WORK TO COMPLETE: Under this line are the records; write out word for word the part that begins at the line containing "19: (329, 134, 13.06)" and ends at the line containing "3: (612, 213, 6.79)", and no more.

PROVIDED RECORDS:
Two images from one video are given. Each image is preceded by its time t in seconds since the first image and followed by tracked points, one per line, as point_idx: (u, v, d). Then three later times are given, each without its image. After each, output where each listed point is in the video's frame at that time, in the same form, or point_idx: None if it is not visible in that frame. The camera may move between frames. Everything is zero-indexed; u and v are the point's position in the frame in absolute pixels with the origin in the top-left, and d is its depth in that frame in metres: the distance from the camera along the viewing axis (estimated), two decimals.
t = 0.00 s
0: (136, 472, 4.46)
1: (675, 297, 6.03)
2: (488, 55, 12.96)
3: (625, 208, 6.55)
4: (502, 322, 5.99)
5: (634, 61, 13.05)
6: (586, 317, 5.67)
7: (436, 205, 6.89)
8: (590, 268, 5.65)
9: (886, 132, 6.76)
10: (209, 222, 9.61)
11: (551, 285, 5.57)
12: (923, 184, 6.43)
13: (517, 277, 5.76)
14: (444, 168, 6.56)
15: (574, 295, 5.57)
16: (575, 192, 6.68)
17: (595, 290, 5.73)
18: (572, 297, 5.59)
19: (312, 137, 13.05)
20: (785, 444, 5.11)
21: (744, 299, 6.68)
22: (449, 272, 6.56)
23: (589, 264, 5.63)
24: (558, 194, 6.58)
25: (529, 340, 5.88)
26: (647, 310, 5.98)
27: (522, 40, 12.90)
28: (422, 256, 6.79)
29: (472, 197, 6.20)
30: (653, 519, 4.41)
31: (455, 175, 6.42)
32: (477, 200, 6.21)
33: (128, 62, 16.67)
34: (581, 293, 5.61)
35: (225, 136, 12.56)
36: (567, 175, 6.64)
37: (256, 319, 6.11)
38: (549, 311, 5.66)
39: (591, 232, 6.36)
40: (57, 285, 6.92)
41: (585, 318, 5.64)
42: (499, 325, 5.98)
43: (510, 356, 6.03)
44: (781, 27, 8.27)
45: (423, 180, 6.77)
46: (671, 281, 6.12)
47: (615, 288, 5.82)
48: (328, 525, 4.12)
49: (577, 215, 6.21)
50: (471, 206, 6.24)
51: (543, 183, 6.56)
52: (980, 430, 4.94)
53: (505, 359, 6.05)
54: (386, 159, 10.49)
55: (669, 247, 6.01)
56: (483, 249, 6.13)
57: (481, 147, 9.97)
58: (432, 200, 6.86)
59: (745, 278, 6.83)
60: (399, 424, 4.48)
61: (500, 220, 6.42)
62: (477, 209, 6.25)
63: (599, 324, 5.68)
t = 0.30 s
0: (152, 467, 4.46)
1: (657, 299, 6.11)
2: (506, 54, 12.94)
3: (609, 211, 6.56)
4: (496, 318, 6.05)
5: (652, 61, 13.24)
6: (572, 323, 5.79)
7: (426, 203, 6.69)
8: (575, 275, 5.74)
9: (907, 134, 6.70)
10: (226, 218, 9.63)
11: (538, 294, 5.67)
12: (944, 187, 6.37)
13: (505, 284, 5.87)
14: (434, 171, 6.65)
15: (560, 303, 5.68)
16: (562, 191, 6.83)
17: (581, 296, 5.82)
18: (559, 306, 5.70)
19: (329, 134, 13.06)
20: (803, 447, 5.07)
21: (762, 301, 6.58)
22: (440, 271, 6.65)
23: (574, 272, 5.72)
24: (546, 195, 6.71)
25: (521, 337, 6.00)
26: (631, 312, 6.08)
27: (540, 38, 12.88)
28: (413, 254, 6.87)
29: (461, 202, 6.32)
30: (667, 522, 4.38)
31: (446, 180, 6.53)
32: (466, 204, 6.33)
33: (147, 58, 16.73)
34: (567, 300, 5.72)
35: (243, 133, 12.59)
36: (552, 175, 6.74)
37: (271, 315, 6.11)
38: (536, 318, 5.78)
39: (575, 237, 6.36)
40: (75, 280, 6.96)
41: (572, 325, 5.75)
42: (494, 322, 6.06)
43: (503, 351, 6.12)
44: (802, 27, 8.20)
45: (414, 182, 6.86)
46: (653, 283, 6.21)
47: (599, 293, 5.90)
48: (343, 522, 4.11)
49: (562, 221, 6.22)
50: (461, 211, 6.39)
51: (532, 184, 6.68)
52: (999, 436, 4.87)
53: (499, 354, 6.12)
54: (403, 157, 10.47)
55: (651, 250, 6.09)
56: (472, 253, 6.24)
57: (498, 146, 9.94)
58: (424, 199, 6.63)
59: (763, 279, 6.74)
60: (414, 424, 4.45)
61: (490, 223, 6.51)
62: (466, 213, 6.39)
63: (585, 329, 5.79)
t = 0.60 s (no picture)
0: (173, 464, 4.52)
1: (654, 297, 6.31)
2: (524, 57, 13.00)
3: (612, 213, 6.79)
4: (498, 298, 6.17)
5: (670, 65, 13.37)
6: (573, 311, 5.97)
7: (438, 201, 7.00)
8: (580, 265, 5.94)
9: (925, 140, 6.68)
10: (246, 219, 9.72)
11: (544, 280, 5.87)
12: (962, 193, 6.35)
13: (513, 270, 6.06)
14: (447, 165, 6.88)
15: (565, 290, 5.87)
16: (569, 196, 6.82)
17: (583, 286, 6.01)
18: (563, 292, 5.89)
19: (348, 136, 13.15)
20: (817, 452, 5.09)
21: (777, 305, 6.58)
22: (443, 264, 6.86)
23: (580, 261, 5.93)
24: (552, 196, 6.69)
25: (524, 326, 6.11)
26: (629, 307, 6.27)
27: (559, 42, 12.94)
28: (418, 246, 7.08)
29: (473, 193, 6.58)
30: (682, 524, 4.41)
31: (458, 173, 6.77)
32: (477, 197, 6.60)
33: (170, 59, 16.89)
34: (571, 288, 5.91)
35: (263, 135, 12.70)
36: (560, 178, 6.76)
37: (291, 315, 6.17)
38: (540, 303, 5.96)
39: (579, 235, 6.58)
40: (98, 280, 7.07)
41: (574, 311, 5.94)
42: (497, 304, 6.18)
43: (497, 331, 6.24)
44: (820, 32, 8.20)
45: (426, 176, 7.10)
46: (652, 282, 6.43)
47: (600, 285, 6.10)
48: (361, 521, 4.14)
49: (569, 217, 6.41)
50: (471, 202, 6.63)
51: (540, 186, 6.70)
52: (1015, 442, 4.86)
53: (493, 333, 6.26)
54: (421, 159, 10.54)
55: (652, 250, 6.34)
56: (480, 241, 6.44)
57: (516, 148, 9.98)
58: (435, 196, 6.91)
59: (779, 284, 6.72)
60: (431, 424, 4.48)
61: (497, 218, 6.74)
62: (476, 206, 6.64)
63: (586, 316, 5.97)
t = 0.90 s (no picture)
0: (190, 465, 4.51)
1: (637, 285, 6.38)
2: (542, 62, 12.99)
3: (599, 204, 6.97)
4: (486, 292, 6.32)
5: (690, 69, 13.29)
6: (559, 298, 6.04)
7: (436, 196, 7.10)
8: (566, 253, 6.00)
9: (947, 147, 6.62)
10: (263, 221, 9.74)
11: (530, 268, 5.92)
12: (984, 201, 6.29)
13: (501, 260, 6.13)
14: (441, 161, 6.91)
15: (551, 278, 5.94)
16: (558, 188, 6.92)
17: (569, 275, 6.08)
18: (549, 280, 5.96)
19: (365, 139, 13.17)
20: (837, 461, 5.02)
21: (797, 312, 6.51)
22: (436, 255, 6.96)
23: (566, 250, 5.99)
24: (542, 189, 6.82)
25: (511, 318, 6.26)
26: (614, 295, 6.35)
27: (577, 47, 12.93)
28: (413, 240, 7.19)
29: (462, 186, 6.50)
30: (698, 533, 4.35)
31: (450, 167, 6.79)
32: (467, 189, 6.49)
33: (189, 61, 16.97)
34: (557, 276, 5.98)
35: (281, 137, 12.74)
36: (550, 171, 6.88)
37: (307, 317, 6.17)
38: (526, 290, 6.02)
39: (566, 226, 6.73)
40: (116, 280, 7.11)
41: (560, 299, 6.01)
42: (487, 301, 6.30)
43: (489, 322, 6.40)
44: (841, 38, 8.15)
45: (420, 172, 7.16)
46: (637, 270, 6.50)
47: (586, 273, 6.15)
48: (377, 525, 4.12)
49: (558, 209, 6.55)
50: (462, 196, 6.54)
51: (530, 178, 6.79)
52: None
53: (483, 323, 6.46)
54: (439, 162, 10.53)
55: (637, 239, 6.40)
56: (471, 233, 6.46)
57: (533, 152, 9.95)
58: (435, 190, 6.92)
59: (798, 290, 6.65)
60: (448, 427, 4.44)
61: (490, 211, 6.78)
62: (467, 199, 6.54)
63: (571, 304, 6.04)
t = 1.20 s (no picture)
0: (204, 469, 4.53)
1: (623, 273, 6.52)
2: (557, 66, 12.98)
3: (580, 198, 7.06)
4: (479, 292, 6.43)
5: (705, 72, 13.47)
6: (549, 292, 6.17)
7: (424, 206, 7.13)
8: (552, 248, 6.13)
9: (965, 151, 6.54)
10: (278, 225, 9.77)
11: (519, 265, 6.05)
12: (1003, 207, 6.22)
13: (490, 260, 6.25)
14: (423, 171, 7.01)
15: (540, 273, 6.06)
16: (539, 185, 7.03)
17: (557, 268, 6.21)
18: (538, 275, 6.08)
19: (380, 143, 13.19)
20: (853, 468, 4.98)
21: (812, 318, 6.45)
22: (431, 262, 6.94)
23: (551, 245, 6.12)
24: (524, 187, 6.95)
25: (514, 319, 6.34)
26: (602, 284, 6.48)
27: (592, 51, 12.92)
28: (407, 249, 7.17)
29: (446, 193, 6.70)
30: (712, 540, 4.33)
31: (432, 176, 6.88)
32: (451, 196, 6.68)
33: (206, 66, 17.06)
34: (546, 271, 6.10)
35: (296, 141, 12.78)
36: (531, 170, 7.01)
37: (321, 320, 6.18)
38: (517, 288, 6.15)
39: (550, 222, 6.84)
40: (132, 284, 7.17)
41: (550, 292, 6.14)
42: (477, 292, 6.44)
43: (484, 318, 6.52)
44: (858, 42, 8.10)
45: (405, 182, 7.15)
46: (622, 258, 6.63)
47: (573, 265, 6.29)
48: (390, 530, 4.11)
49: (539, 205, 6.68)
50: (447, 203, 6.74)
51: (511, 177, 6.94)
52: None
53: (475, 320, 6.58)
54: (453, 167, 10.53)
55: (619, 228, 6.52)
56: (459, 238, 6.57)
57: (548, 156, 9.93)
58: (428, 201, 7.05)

TASK ANSWER:
19: (329, 134, 13.06)
20: (803, 447, 5.07)
21: (762, 301, 6.58)
22: (440, 271, 6.65)
23: (574, 272, 5.72)
24: (546, 195, 6.71)
25: (521, 337, 6.00)
26: (631, 312, 6.08)
27: (540, 38, 12.88)
28: (413, 254, 6.87)
29: (461, 202, 6.32)
30: (667, 522, 4.38)
31: (446, 180, 6.53)
32: (466, 204, 6.33)
33: (147, 58, 16.73)
34: (567, 300, 5.72)
35: (243, 133, 12.59)
36: (552, 175, 6.74)
37: (271, 315, 6.11)
38: (536, 318, 5.78)
39: (575, 237, 6.36)
40: (75, 280, 6.96)
41: (572, 325, 5.75)
42: (494, 322, 6.06)
43: (503, 351, 6.12)
44: (802, 27, 8.20)
45: (414, 182, 6.86)
46: (653, 283, 6.21)
47: (599, 293, 5.90)
48: (343, 522, 4.11)
49: (562, 221, 6.22)
50: (461, 211, 6.39)
51: (532, 184, 6.68)
52: (999, 436, 4.87)
53: (499, 354, 6.12)
54: (403, 157, 10.47)
55: (651, 250, 6.09)
56: (472, 253, 6.24)
57: (498, 146, 9.94)
58: (424, 199, 6.63)
59: (763, 279, 6.74)
60: (414, 424, 4.45)
61: (490, 223, 6.51)
62: (466, 213, 6.39)
63: (585, 329, 5.79)
t = 0.60 s (no picture)
0: (173, 464, 4.52)
1: (654, 297, 6.31)
2: (524, 57, 13.00)
3: (612, 213, 6.79)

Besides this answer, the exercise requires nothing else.